PROBLEM> Your job is to write out each record precisely as it stands.

DATA UNDER STUDY>
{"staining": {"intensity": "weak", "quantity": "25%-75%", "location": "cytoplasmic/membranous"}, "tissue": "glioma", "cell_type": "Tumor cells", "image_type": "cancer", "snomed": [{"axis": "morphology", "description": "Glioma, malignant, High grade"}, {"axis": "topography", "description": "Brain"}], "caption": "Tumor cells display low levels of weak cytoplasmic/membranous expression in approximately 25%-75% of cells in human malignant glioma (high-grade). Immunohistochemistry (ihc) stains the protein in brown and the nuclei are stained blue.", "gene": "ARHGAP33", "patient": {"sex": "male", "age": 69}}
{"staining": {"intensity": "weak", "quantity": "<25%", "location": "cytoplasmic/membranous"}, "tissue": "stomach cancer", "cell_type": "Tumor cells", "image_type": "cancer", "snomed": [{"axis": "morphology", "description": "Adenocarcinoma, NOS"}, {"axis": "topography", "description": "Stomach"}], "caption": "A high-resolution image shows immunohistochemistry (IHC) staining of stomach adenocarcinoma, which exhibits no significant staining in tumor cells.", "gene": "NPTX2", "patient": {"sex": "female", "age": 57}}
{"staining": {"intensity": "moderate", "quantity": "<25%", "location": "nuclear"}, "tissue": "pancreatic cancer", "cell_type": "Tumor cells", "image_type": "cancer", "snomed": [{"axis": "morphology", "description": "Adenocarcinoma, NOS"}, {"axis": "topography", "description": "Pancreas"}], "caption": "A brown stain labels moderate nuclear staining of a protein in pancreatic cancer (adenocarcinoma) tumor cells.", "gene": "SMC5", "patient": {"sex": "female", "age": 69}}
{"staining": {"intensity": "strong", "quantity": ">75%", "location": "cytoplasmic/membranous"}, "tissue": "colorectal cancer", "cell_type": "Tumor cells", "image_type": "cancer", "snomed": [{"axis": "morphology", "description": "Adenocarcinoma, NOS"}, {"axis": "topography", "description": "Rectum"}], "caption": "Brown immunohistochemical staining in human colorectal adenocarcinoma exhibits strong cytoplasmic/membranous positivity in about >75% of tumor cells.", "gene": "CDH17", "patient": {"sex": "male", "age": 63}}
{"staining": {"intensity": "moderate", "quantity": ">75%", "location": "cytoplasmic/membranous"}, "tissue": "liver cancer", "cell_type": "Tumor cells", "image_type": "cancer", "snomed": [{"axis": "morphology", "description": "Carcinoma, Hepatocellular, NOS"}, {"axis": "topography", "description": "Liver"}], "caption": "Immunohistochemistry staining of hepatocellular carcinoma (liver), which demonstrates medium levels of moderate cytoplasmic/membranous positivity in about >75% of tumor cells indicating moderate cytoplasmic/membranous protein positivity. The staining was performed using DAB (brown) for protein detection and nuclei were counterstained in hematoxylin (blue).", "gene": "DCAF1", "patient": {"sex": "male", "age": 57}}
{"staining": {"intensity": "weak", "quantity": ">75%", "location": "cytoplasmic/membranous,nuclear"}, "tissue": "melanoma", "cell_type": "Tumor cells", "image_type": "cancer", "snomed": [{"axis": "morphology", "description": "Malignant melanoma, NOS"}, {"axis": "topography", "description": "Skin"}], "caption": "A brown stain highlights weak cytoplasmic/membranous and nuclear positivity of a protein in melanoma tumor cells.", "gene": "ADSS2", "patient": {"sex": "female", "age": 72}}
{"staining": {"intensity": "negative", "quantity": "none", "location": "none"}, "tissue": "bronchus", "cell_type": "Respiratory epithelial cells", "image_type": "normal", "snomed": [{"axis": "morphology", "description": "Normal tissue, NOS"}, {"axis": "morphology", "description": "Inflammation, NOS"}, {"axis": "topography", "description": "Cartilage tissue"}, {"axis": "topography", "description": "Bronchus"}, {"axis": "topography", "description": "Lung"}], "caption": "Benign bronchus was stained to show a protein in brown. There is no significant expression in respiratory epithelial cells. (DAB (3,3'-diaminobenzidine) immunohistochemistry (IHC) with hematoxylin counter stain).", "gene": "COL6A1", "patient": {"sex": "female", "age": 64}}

RESPONSE TO THIS EXERCISE>
{"staining": {"intensity": "weak", "quantity": "25%-75%", "location": "cytoplasmic/membranous"}, "tissue": "glioma", "cell_type": "Tumor cells", "image_type": "cancer", "snomed": [{"axis": "morphology", "description": "Glioma, malignant, High grade"}, {"axis": "topography", "description": "Brain"}], "caption": "Tumor cells display low levels of weak cytoplasmic/membranous expression in approximately 25%-75% of cells in human malignant glioma (high-grade). Immunohistochemistry (ihc) stains the protein in brown and the nuclei are stained blue.", "gene": "ARHGAP33", "patient": {"sex": "male", "age": 69}}
{"staining": {"intensity": "weak", "quantity": "<25%", "location": "cytoplasmic/membranous"}, "tissue": "stomach cancer", "cell_type": "Tumor cells", "image_type": "cancer", "snomed": [{"axis": "morphology", "description": "Adenocarcinoma, NOS"}, {"axis": "topography", "description": "Stomach"}], "caption": "A high-resolution image shows immunohistochemistry (IHC) staining of stomach adenocarcinoma, which exhibits no significant staining in tumor cells.", "gene": "NPTX2", "patient": {"sex": "female", "age": 57}}
{"staining": {"intensity": "moderate", "quantity": "<25%", "location": "nuclear"}, "tissue": "pancreatic cancer", "cell_type": "Tumor cells", "image_type": "cancer", "snomed": [{"axis": "morphology", "description": "Adenocarcinoma, NOS"}, {"axis": "topography", "description": "Pancreas"}], "caption": "A brown stain labels moderate nuclear staining of a protein in pancreatic cancer (adenocarcinoma) tumor cells.", "gene": "SMC5", "patient": {"sex": "female", "age": 69}}
{"staining": {"intensity": "strong", "quantity": ">75%", "location": "cytoplasmic/membranous"}, "tissue": "colorectal cancer", "cell_type": "Tumor cells", "image_type": "cancer", "snomed": [{"axis": "morphology", "description": "Adenocarcinoma, NOS"}, {"axis": "topography", "description": "Rectum"}], "caption": "Brown immunohistochemical staining in human colorectal adenocarcinoma exhibits strong cytoplasmic/membranous positivity in about >75% of tumor cells.", "gene": "CDH17", "patient": {"sex": "male", "age": 63}}
{"staining": {"intensity": "moderate", "quantity": ">75%", "location": "cytoplasmic/membranous"}, "tissue": "liver cancer", "cell_type": "Tumor cells", "image_type": "cancer", "snomed": [{"axis": "morphology", "description": "Carcinoma, Hepatocellular, NOS"}, {"axis": "topography", "description": "Liver"}], "caption": "Immunohistochemistry staining of hepatocellular carcinoma (liver), which demonstrates medium levels of moderate cytoplasmic/membranous positivity in about >75% of tumor cells indicating moderate cytoplasmic/membranous protein positivity. The staining was performed using DAB (brown) for protein detection and nuclei were counterstained in hematoxylin (blue).", "gene": "DCAF1", "patient": {"sex": "male", "age": 57}}
{"staining": {"intensity": "weak", "quantity": ">75%", "location": "cytoplasmic/membranous,nuclear"}, "tissue": "melanoma", "cell_type": "Tumor cells", "image_type": "cancer", "snomed": [{"axis": "morphology", "description": "Malignant melanoma, NOS"}, {"axis": "topography", "description": "Skin"}], "caption": "A brown stain highlights weak cytoplasmic/membranous and nuclear positivity of a protein in melanoma tumor cells.", "gene": "ADSS2", "patient": {"sex": "female", "age": 72}}
{"staining": {"intensity": "negative", "quantity": "none", "location": "none"}, "tissue": "bronchus", "cell_type": "Respiratory epithelial cells", "image_type": "normal", "snomed": [{"axis": "morphology", "description": "Normal tissue, NOS"}, {"axis": "morphology", "description": "Inflammation, NOS"}, {"axis": "topography", "description": "Cartilage tissue"}, {"axis": "topography", "description": "Bronchus"}, {"axis": "topography", "description": "Lung"}], "caption": "Benign bronchus was stained to show a protein in brown. There is no significant expression in respiratory epithelial cells. (DAB (3,3'-diaminobenzidine) immunohistochemistry (IHC) with hematoxylin counter stain).", "gene": "COL6A1", "patient": {"sex": "female", "age": 64}}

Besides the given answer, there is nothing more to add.